Geographical feature in Shanxi, China

Huguan Taihang Grand Canyon is a geographical feature and tourist attraction in Shanxi, China. It is one of the AAAAA Tourist Attractions of China, added to the list of AAAAA attractions in 2019. The area became a National Geopark in 2005.

The Taihang Grand Canyon Scenic Area attracts more than four million tourists every year, and is located in the eastern part of Huguan County, Shanxi Province, China. The scenic area has a total size of 155.6 square kilometres, and includes 5 main gorges (Hongdou Gorge, Qinglong Gorge, Baquan Gorge, Wangmang Gorge and Wuzhi Gorge). Another major feature and scenic spot is Wanfo Mountain.

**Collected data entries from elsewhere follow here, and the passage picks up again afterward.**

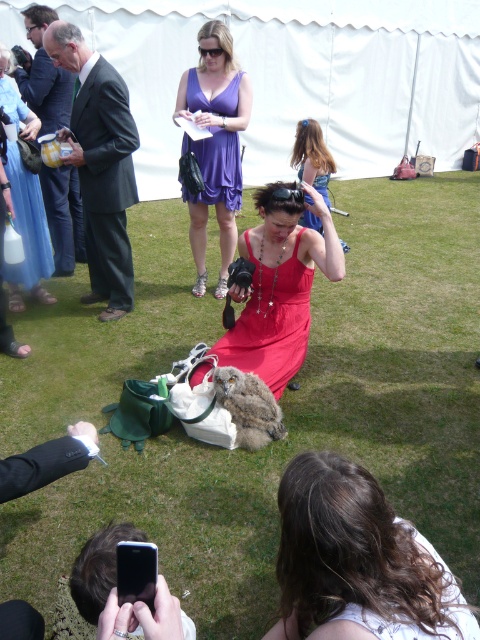
Which is in front, point (236, 180) or point (264, 412)?

Point (264, 412) is in front.

Measure the distance between purple satin dress at upper center and fuzzy brown owl at center.

6.54 feet

You are a GUI agent. You are given a task and a screenshot of the screen. Output one action in this format:
    pyautogui.click(x=<x>, y=<y>)
    Task: Click on the purple satin dress at upper center
    
    Given the screenshot: What is the action you would take?
    pos(216,168)

In order to click on purple satin dress at upper center in this screenshot , I will do `click(216, 168)`.

Which of these two, dark brown curly hair at lower center or matte purple dress at center, stands taller?

matte purple dress at center is taller.

Does point (430, 611) come farther from viewer compared to point (321, 129)?

No, (430, 611) is in front of (321, 129).

Does point (343, 516) lie behind point (320, 157)?

No, it is in front of (320, 157).

You are a GUI agent. You are given a task and a screenshot of the screen. Output one action in this format:
    pyautogui.click(x=<x>, y=<y>)
    Task: Click on the dark brown curly hair at lower center
    
    Given the screenshot: What is the action you would take?
    pyautogui.click(x=351, y=552)

Is green grass at center further to camera compared to red satin dress at center?

No, it is not.

Can you confirm if green grass at center is positioned below red satin dress at center?

Correct, green grass at center is located below red satin dress at center.

Locate an element on the screen. green grass at center is located at coordinates (305, 422).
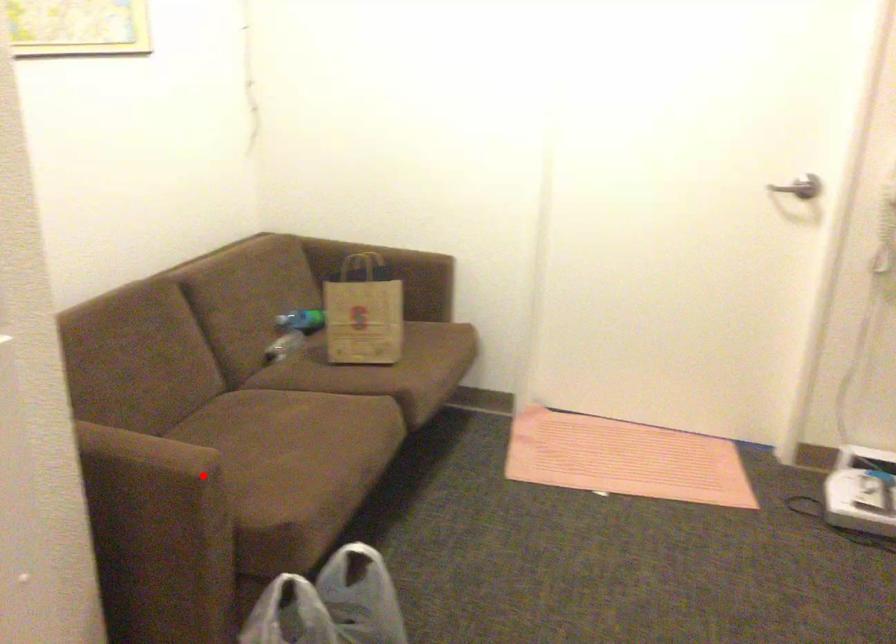
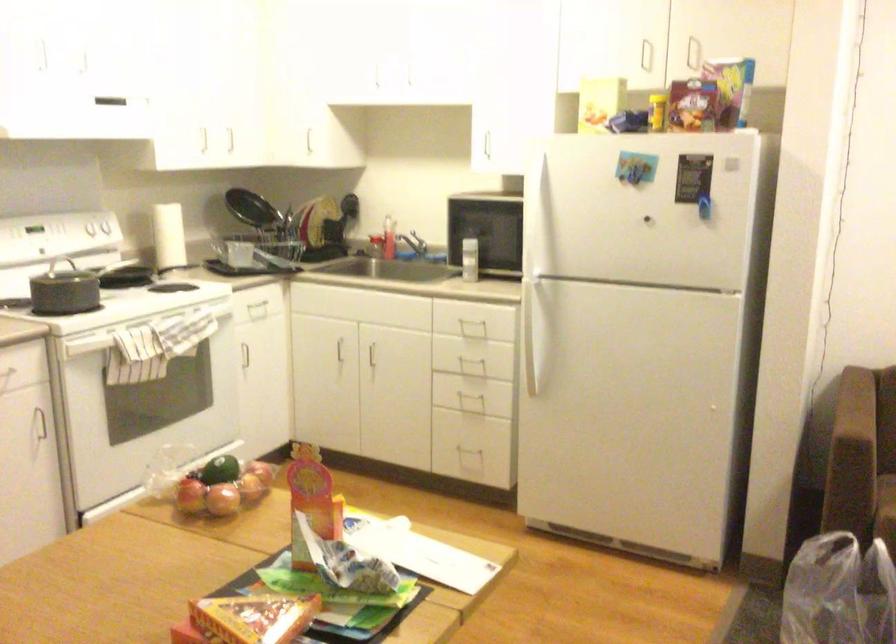
The point at the highlighted location is marked in the first image. Where is the corresponding point in the second image?

(879, 446)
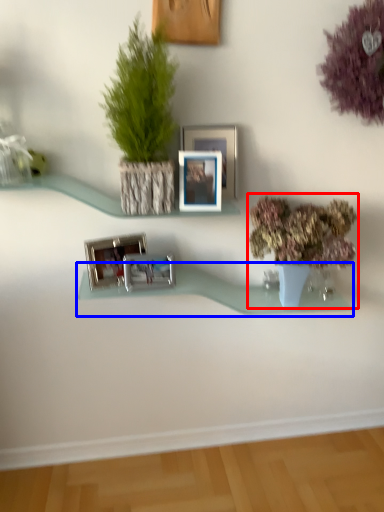
Question: Among these objects, which one is nearest to the camera, houseplant (highlighted by a red box) or shelf (highlighted by a blue box)?

Choices:
 (A) houseplant
 (B) shelf

Answer: (A)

The landforms in the area were formed relating to the uplift of the Taihang Mountains and associated river erosion, resulting in steep slopes and river valleys. The valleys slope from west to east. Terrain is steeper to the east, and becomes more gentle in the northwest. There are more than 3,400 ravines and gorges within the Geopark, and more than 150 peaks. These gorges include steep sections exceeding 100m in height. The maximum elevation within the Geopark is 1,822m.

Geologically, the deep gorges cut through carbonate rocks from the Palaeozoic. Yanshanian tectonics dominate, with faults mainly along the north-northeast direction. Lithology includes quartzite, mudstone, limestone and dolomite. Strata exposure includes the Changcheng System, Cambrian system, Ordovician system and Quaternary system along with local Yanshanian related diorite intrusions.

==Baquan Gorge==
The Baquan (English translation: "Eight Springs") Gorge is located in the middle section of the Grand Canyon. The area is 24.11 square kilometers in size. The canyon was named after 8 streams of water that start at the same location within the canyon. The gorge includes Proterozoic red sandstone, and limestone and shale from the Paleozoic.